然后他听见了冰的声音。不是冰块碎裂的声音,是水在细胞内部结冰时发出的、极轻微的、如同细沙流动般的窸窣声。声音从荆棘鸟胸口的伤口里传出来,沿着她的血管往四肢扩散——她的手臂先冻住了,黑棘藤蔓在冻住的那一瞬间断成了粉末;然后是双腿,膝盖僵成了两块白色的石头;然后是脖子,她最后的表情凝固在脸上——恐惧、困惑和一丝未来得及收回的愤怒交织在一起,再也分不开了。然后是脸,脸上每一块肌肉、每一条皱纹、每一根睫毛都被冰晶包裹,在暗红色的月光下变成了一尊透明的、完美保存了死前最后一瞬惊恐的冰雕。死寒之寂顺着鬼化的手灌进她的身体,把她从内到外冻成了冰。
【提示:玩家荆棘鸟已死亡】
【剩余玩家:3人】
郑寒川把手从荆棘鸟的胸口抽出来,冰雕在他面前碎成了一堆白色的粉末。
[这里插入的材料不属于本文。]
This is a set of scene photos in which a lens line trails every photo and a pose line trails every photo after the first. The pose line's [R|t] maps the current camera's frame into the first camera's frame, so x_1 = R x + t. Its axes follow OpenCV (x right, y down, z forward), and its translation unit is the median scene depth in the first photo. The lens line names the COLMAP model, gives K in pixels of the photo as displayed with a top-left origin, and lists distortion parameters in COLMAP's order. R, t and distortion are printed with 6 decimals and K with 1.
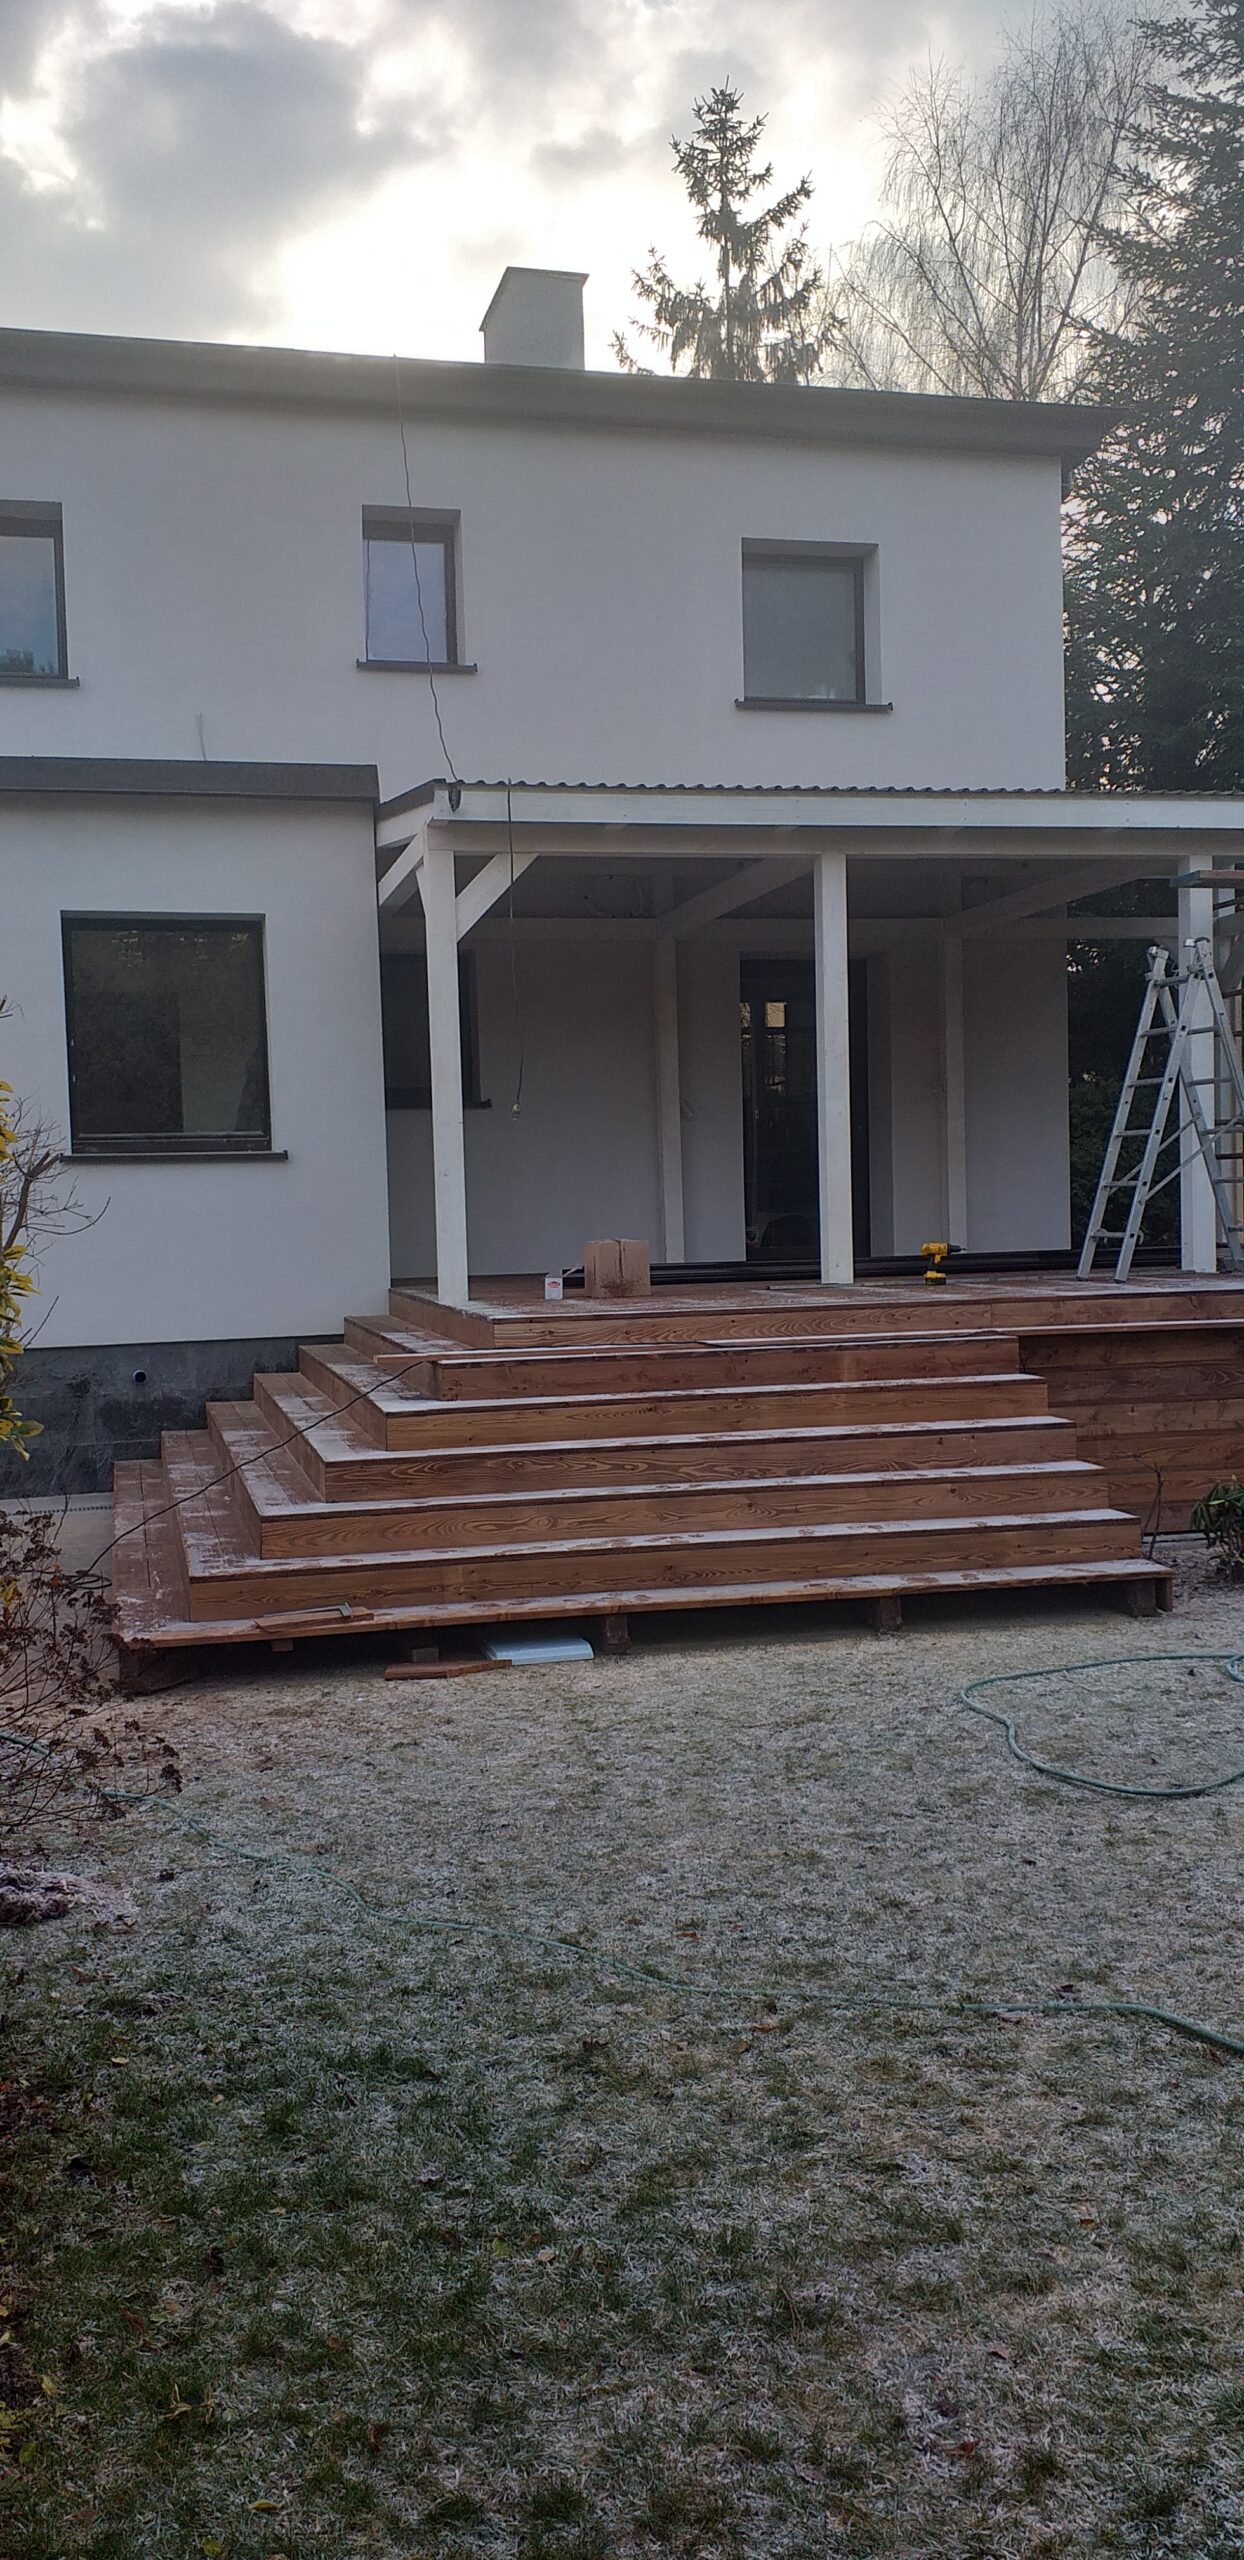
lens RADIAL K [[2057.7, 0, 614.4], [0, 2057.7, 1304.4], [0, 0, 1]] dist [0.150702, -0.328037]
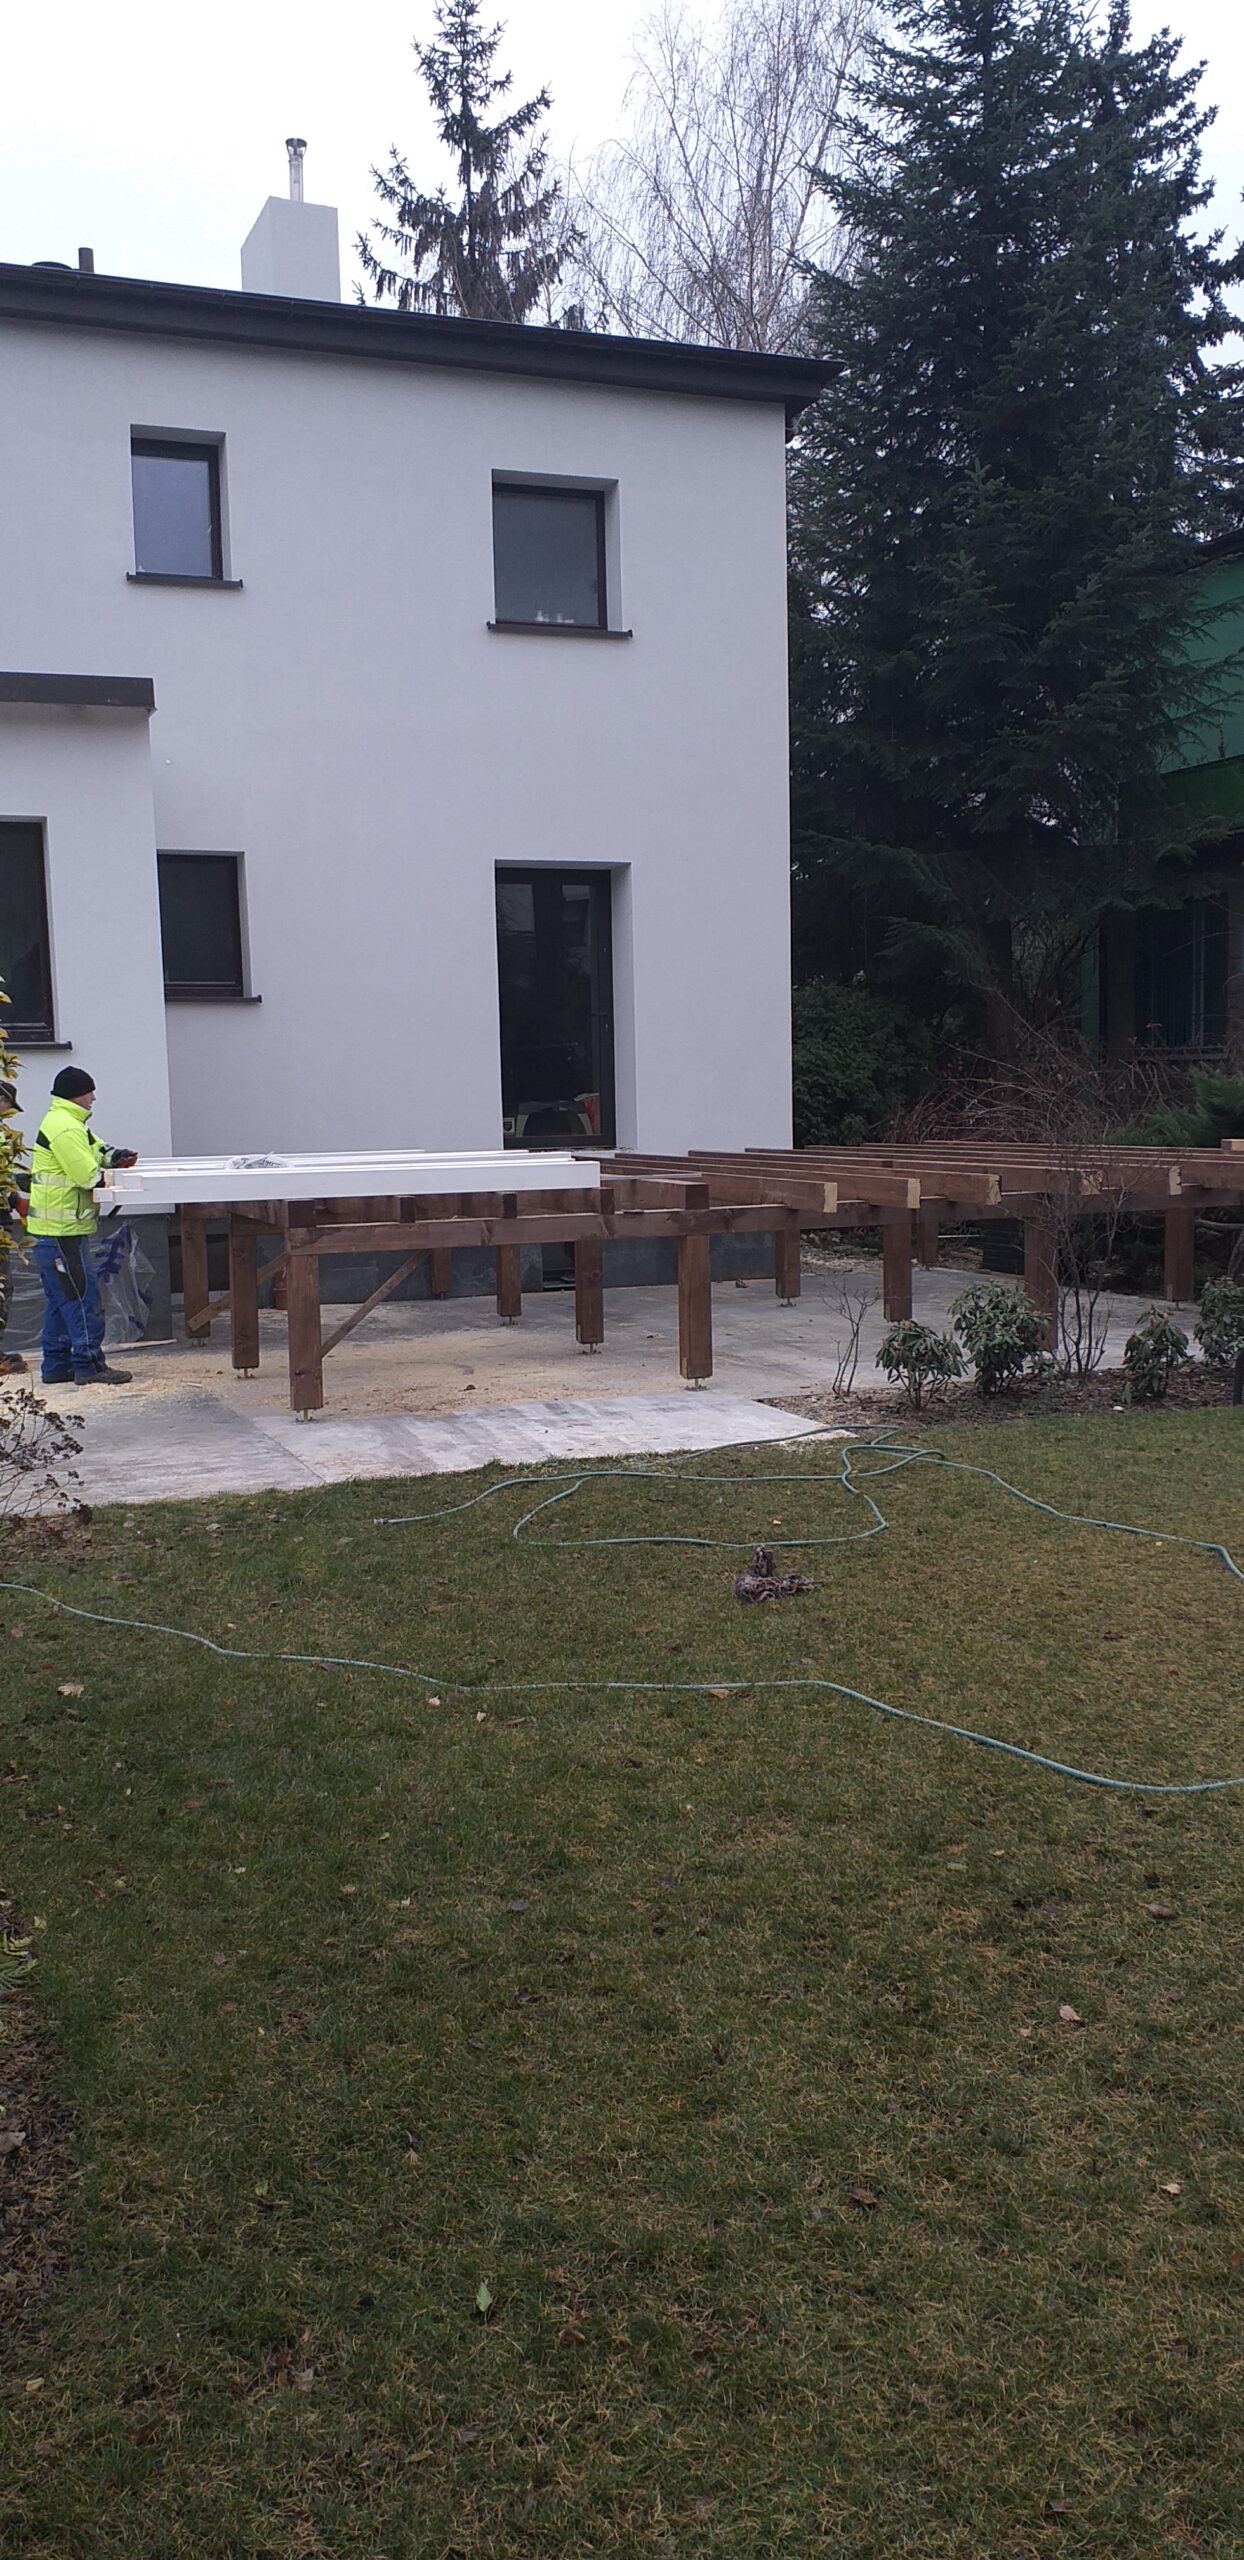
lens RADIAL K [[2031.8, 0, 638.1], [0, 2031.8, 1290.0], [0, 0, 1]] dist [0.149640, -0.273543]
pose [[0.991144, -0.010672, 0.132361, -0.011253], [0.004630, 0.998936, 0.045876, 0.006349], [-0.132710, -0.044857, 0.990139, -0.105782]]
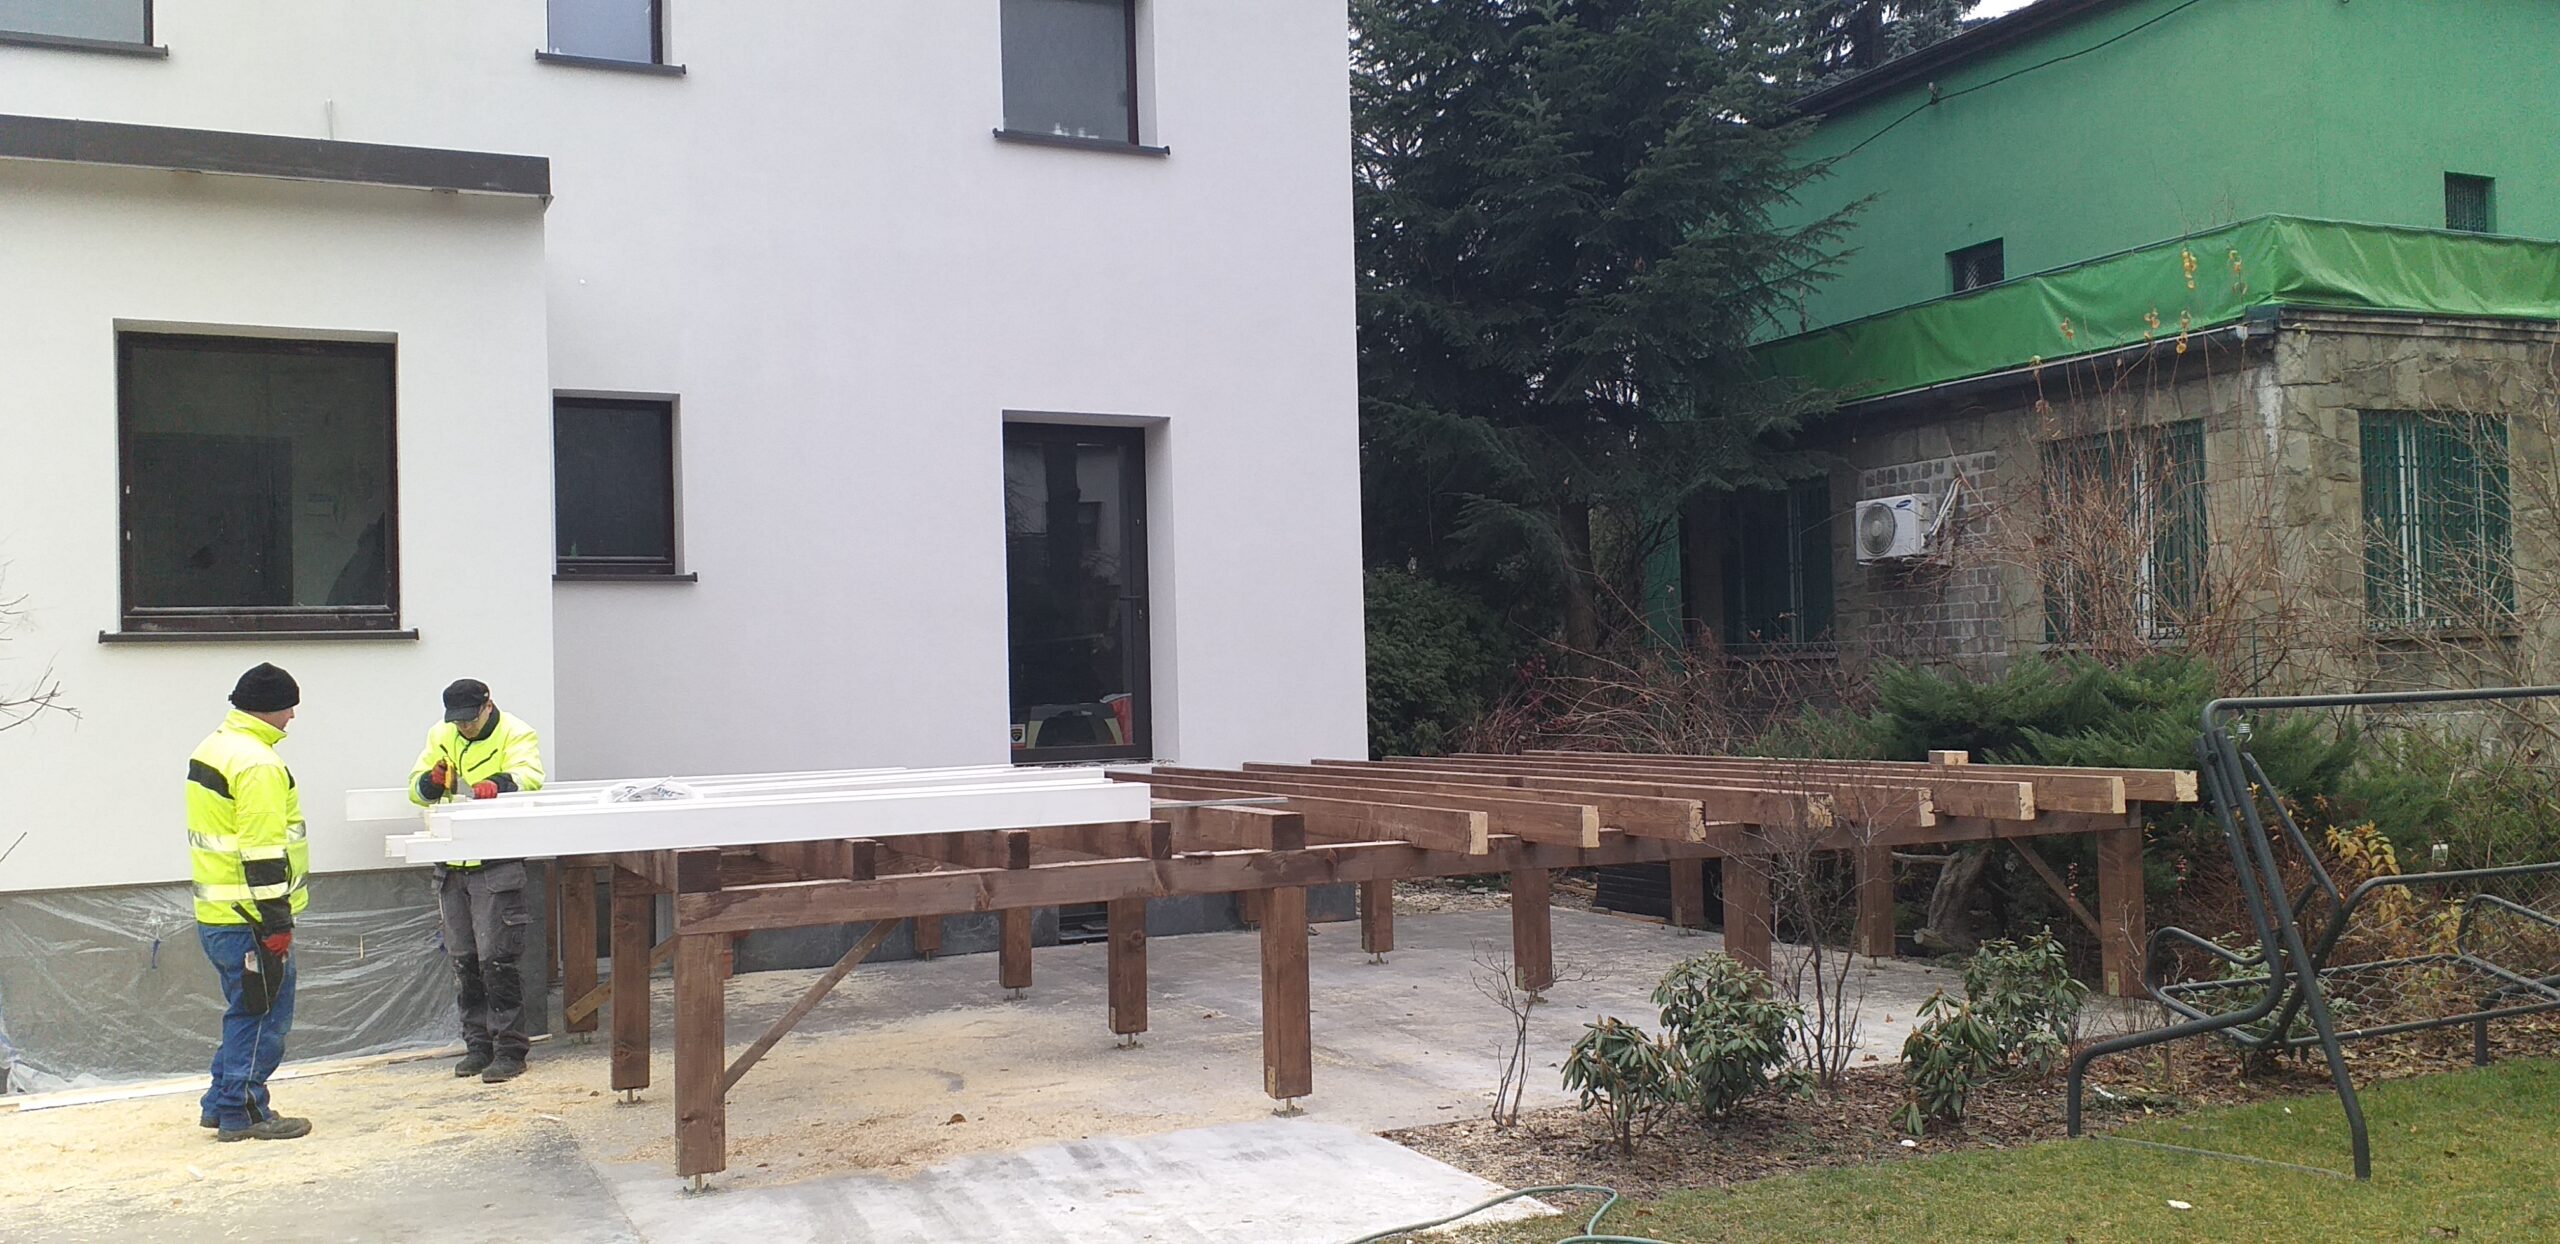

他跪下去,水淹到他的腰,他看见水面映出他的脸——白发,蓝瞳,竖瞳,和镜子里那个东西一模一样。他低头看着自己的手:右手是鬼化的,指甲青黑尖锐,掌背上覆盖着一层薄霜;左手是人的,还在发抖,指甲缝里掐着自己腕部皮肤留下的血痕。他拼命把右手往水里按,想把指甲上的血洗掉,但在指尖碰到水面之前冰层就已经从指尖蔓延到了整个手掌,血在结成冰之前被冻成了暗红色的晶体嵌在指甲缝里,洗不掉。他用手搓,指甲刮指甲发出尖锐刺耳的摩擦声,晶体嵌得更深了。他一遍一遍地搓,搓到手指破皮,搓到自己的血和荆棘鸟的血在冰壳下面混在一起再也分不清。
“不是的,”他对着水面说,声音嘶哑得不像自己,“我只是想活着。”
水面不回答。水面映出他身后天花板上的水手们正在一只一只地缩回砖缝里,安静而缓慢,像是在对什么事物的退场表达一种沉默的敬意。它们不是被逼退的,是主动退的。它们在给他让路。在它们看来,他不是敌人,他是同类。